Exercise data START

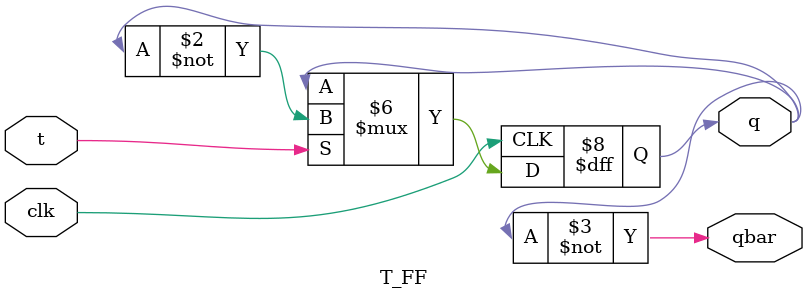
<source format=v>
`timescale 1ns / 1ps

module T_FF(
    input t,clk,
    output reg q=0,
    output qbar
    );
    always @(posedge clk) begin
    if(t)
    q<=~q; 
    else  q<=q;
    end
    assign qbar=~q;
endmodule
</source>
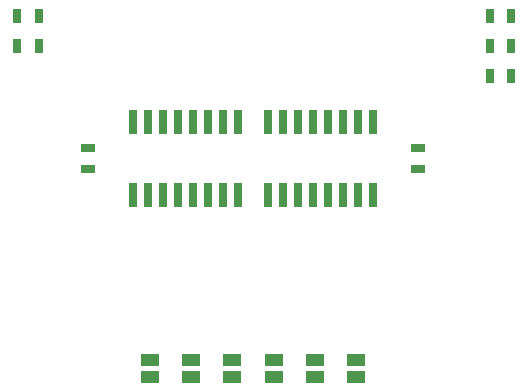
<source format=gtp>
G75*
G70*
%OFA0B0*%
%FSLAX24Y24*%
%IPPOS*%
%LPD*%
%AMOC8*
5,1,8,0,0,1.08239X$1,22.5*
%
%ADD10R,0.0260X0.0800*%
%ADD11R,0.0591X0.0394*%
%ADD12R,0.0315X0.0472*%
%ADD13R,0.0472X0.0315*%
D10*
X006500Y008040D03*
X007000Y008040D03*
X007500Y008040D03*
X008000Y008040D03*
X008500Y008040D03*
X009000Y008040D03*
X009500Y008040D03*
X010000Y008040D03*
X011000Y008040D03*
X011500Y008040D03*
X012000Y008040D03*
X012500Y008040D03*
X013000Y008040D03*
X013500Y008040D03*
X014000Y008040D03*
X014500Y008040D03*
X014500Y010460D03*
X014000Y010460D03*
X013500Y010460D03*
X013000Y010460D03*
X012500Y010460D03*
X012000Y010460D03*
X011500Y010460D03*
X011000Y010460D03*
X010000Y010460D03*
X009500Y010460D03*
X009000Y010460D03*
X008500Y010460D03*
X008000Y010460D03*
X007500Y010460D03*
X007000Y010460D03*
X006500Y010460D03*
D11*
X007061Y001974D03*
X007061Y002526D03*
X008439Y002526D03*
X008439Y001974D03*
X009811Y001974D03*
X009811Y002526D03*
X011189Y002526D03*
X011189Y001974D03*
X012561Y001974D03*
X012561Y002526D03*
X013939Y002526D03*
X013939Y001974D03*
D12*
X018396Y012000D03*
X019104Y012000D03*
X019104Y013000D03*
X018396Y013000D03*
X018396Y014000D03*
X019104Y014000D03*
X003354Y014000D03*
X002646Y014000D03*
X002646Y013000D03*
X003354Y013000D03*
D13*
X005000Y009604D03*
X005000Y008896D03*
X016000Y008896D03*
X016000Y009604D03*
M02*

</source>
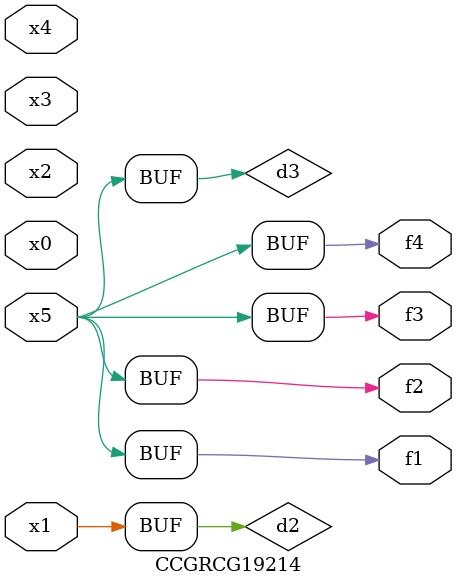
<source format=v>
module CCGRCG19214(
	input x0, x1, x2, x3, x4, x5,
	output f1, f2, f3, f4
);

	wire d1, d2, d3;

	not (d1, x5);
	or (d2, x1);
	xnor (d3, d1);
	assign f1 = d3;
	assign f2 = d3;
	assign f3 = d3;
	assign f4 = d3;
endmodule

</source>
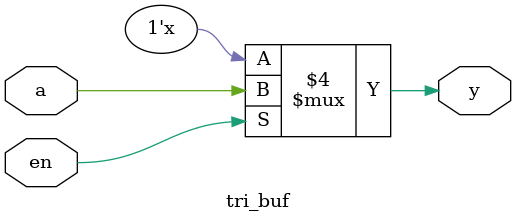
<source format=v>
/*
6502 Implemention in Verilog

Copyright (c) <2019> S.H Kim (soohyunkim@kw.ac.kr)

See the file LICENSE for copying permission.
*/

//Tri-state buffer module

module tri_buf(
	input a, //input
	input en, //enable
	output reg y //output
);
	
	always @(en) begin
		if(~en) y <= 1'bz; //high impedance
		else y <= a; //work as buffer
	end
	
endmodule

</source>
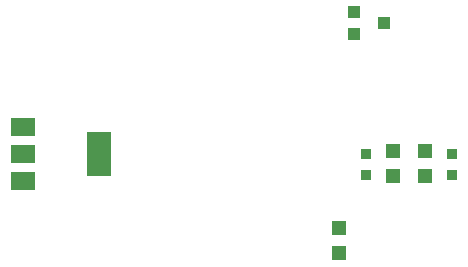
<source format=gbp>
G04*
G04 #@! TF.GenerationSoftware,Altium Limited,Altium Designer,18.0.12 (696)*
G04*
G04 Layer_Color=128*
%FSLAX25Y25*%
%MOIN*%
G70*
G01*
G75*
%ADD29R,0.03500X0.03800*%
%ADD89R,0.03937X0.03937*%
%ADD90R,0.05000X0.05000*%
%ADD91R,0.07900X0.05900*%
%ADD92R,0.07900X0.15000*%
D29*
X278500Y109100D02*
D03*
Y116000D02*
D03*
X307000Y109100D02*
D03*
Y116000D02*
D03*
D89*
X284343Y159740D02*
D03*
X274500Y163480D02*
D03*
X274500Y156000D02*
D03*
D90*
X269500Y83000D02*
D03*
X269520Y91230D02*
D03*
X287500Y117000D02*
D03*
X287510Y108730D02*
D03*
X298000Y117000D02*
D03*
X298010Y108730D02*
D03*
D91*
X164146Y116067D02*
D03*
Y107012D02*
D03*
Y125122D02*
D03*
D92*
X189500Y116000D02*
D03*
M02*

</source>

Exercise data END

What the task asks: Repeat the entries faithfully. Any picture gets left out.

Problem solution:
<source format=v>
`timescale 1ns / 1ps

module T_FF(
    input t,clk,
    output reg q=0,
    output qbar
    );
    always @(posedge clk) begin
    if(t)
    q<=~q; 
    else  q<=q;
    end
    assign qbar=~q;
endmodule
</source>
<source format=gtp>
G75*
G70*
%OFA0B0*%
%FSLAX24Y24*%
%IPPOS*%
%LPD*%
%AMOC8*
5,1,8,0,0,1.08239X$1,22.5*
%
%ADD10R,0.0260X0.0800*%
%ADD11R,0.0591X0.0394*%
%ADD12R,0.0315X0.0472*%
%ADD13R,0.0472X0.0315*%
D10*
X006500Y008040D03*
X007000Y008040D03*
X007500Y008040D03*
X008000Y008040D03*
X008500Y008040D03*
X009000Y008040D03*
X009500Y008040D03*
X010000Y008040D03*
X011000Y008040D03*
X011500Y008040D03*
X012000Y008040D03*
X012500Y008040D03*
X013000Y008040D03*
X013500Y008040D03*
X014000Y008040D03*
X014500Y008040D03*
X014500Y010460D03*
X014000Y010460D03*
X013500Y010460D03*
X013000Y010460D03*
X012500Y010460D03*
X012000Y010460D03*
X011500Y010460D03*
X011000Y010460D03*
X010000Y010460D03*
X009500Y010460D03*
X009000Y010460D03*
X008500Y010460D03*
X008000Y010460D03*
X007500Y010460D03*
X007000Y010460D03*
X006500Y010460D03*
D11*
X007061Y001974D03*
X007061Y002526D03*
X008439Y002526D03*
X008439Y001974D03*
X009811Y001974D03*
X009811Y002526D03*
X011189Y002526D03*
X011189Y001974D03*
X012561Y001974D03*
X012561Y002526D03*
X013939Y002526D03*
X013939Y001974D03*
D12*
X018396Y012000D03*
X019104Y012000D03*
X019104Y013000D03*
X018396Y013000D03*
X018396Y014000D03*
X019104Y014000D03*
X003354Y014000D03*
X002646Y014000D03*
X002646Y013000D03*
X003354Y013000D03*
D13*
X005000Y009604D03*
X005000Y008896D03*
X016000Y008896D03*
X016000Y009604D03*
M02*

</source>
<source format=v>
module CCGRCG19214(
	input x0, x1, x2, x3, x4, x5,
	output f1, f2, f3, f4
);

	wire d1, d2, d3;

	not (d1, x5);
	or (d2, x1);
	xnor (d3, d1);
	assign f1 = d3;
	assign f2 = d3;
	assign f3 = d3;
	assign f4 = d3;
endmodule

</source>
<source format=v>
/*
6502 Implemention in Verilog

Copyright (c) <2019> S.H Kim (soohyunkim@kw.ac.kr)

See the file LICENSE for copying permission.
*/

//Tri-state buffer module

module tri_buf(
	input a, //input
	input en, //enable
	output reg y //output
);
	
	always @(en) begin
		if(~en) y <= 1'bz; //high impedance
		else y <= a; //work as buffer
	end
	
endmodule

</source>
<source format=gbp>
G04*
G04 #@! TF.GenerationSoftware,Altium Limited,Altium Designer,18.0.12 (696)*
G04*
G04 Layer_Color=128*
%FSLAX25Y25*%
%MOIN*%
G70*
G01*
G75*
%ADD29R,0.03500X0.03800*%
%ADD89R,0.03937X0.03937*%
%ADD90R,0.05000X0.05000*%
%ADD91R,0.07900X0.05900*%
%ADD92R,0.07900X0.15000*%
D29*
X278500Y109100D02*
D03*
Y116000D02*
D03*
X307000Y109100D02*
D03*
Y116000D02*
D03*
D89*
X284343Y159740D02*
D03*
X274500Y163480D02*
D03*
X274500Y156000D02*
D03*
D90*
X269500Y83000D02*
D03*
X269520Y91230D02*
D03*
X287500Y117000D02*
D03*
X287510Y108730D02*
D03*
X298000Y117000D02*
D03*
X298010Y108730D02*
D03*
D91*
X164146Y116067D02*
D03*
Y107012D02*
D03*
Y125122D02*
D03*
D92*
X189500Y116000D02*
D03*
M02*

</source>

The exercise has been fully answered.